The earnings paid out to the shareholder-employees of the company as wages are subject to both ordinary income taxes and to self-employment taxes (FICA) at the individual level. It is important to note that while the pass-through earnings of an S corporation are not subject to self-employment taxes, the compensation paid to the shareholders performing substantial services within the entity must be reasonable (i.e. not set artificially low to avoid the imposition of FICA taxes). The determination of reasonable compensation is based on a “facts and circumstances” test, which often looks to comparable salaries for the performance of similar services within the specific industry.

Based on the above rules, an S corporation shareholder would pay a maximum marginal rate of 29.6% (37% federal rate less 20% QBID) on S corporation earnings after reasonable compensation.

C Corporation Structure

For entities organized as a C corporation, the new federal tax rate of 21% will apply to the taxable income generated by, and retained in, the entity. Again, shareholders that are providing substantial services to the company would need to receive a reasonable salary. The income not paid out as wages that are distributed to the shareholders would then be taxed as qualified dividends, subject to a 15% or 20% tax rate, and possibly the 3.8% tax on net investment income. As a result, the tax paid on earnings would be “double-taxed,” resulting in a maximum federal rate of 44.8% (21% + 20% + 3.8%).

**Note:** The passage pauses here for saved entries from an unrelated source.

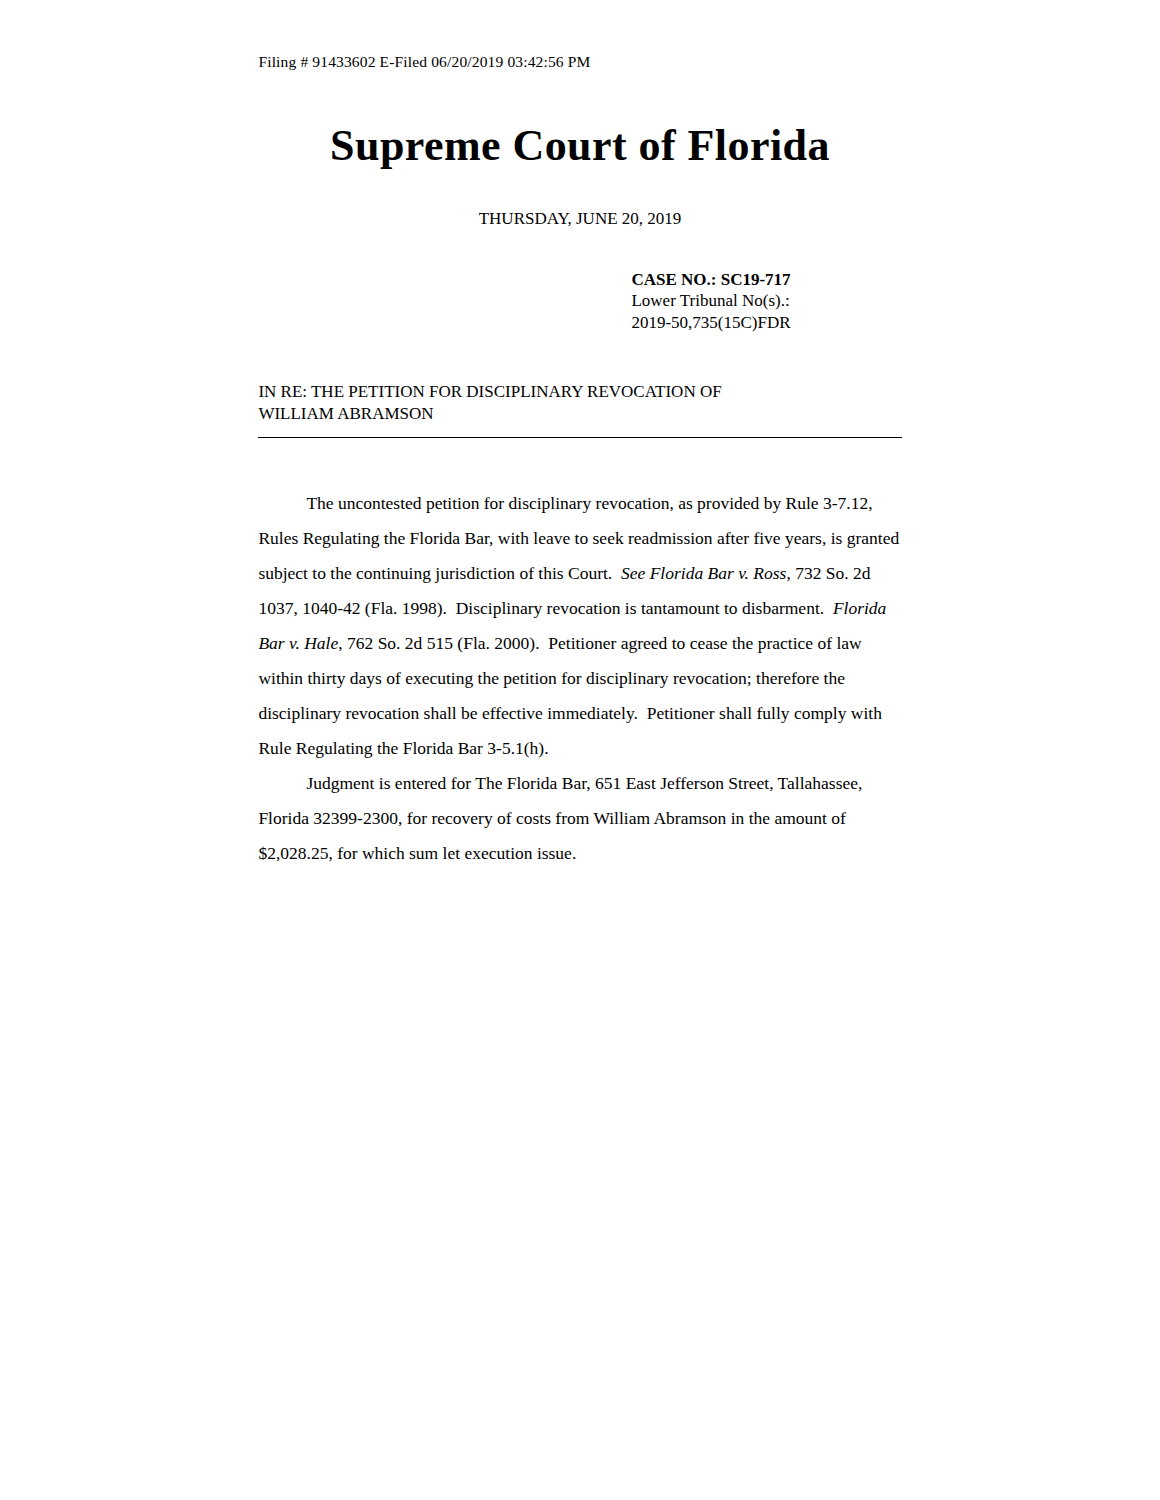Filing # 91433602 E-Filed 06/20/2019 03:42:56 PM
Supreme Court of Florida
THURSDAY, JUNE 20, 2019
CASE NO.: SC19-717
Lower Tribunal No(s).:
2019-50,735(15C)FDR
IN RE: THE PETITION FOR DISCIPLINARY REVOCATION OF
WILLIAM ABRAMSON
The uncontested petition for disciplinary revocation, as provided by Rule 3-7.12, Rules Regulating the Florida Bar, with leave to seek readmission after five years, is granted subject to the continuing jurisdiction of this Court. See Florida Bar v. Ross, 732 So. 2d 1037, 1040-42 (Fla. 1998). Disciplinary revocation is tantamount to disbarment. Florida Bar v. Hale, 762 So. 2d 515 (Fla. 2000). Petitioner agreed to cease the practice of law within thirty days of executing the petition for disciplinary revocation; therefore the disciplinary revocation shall be effective immediately. Petitioner shall fully comply with Rule Regulating the Florida Bar 3-5.1(h).
Judgment is entered for The Florida Bar, 651 East Jefferson Street, Tallahassee, Florida 32399-2300, for recovery of costs from William Abramson in the amount of $2,028.25, for which sum let execution issue.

For many construction businesses that commonly distribute the majority of current earnings to shareholders, taxation as a C corporation would not be advantageous as it would result in additional tax on the earnings generated.

It is important to note that an additional benefit of operating as an S corporation is the ability to increase each shareholder’s basis in their stock, as pass-through income increases basis. This increase in basis is offset by shareholder distributions. However, the retention of some income in the company, whether for growth, fixed asset additions or debt payment, typically causes a shareholder’s basis to increase over time. The same is not true in the case of a C corporation, where a shareholder’s basis remains fixed at the amount paid to initially acquire their shares. This is yet another tax benefit of operating in the S corporation structure because basis ultimately reduces the capital gains to be recognized on the sale of shares in the company.

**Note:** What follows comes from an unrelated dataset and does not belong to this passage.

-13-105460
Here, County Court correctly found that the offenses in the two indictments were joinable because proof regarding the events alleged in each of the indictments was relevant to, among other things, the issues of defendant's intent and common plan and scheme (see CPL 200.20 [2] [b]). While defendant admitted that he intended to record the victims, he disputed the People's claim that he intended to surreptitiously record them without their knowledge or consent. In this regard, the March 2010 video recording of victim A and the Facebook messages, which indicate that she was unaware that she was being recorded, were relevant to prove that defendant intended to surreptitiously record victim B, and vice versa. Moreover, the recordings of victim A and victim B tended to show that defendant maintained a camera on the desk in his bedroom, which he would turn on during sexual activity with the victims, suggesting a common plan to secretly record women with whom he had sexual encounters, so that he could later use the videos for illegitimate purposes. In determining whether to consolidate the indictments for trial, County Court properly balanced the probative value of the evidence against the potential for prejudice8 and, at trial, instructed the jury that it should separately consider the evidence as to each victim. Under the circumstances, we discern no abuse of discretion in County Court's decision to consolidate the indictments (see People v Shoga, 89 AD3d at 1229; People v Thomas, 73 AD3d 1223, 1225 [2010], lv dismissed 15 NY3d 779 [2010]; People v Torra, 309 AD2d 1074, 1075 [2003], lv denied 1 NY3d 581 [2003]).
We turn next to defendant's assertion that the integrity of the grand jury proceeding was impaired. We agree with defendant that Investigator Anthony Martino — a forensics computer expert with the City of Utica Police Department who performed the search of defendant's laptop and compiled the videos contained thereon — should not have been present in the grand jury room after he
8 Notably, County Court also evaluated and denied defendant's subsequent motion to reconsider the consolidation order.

Alternatively, earnings accumulated within a C corporation will only be subject to the 21% corporate tax rate.  The 20% long-term capital gains tax on dividends and 3.8% net investment income tax would not be assessed until the accumulated earnings were eventually distributed as dividends or until the shareholder sold their shares of the corporation.

The most beneficial entity structure will depend on your short-term, mid-term and long-term plans for distributions (dividends), stock ownership and business growth.  No single solution will work for every situation.  If you reasonably expect to maintain a significant portion of earnings within the corporation for a long period of time, the 21% corporate tax rate would be more advantageous than the blended 29.6% tax rate for S corporation shareholders qualifying for the QBID deduction.  For shareholders of S corporations that do not qualify for the 20% QBID deduction, the maximum federal tax rate is 37%, a differential of 16% compared to a C corporation that will accumulate earnings instead of making distributions.  Not discussed in this article, but equally important, is the impact of entity selection on state taxation.

Regardless of your current entity structure, it is important that you consult with a tax professional to determine the impact of the new tax law changes on your entity structure.  The facts and circumstances of each business are unique and will impact the determination of which entity structure best suits current operations and practices.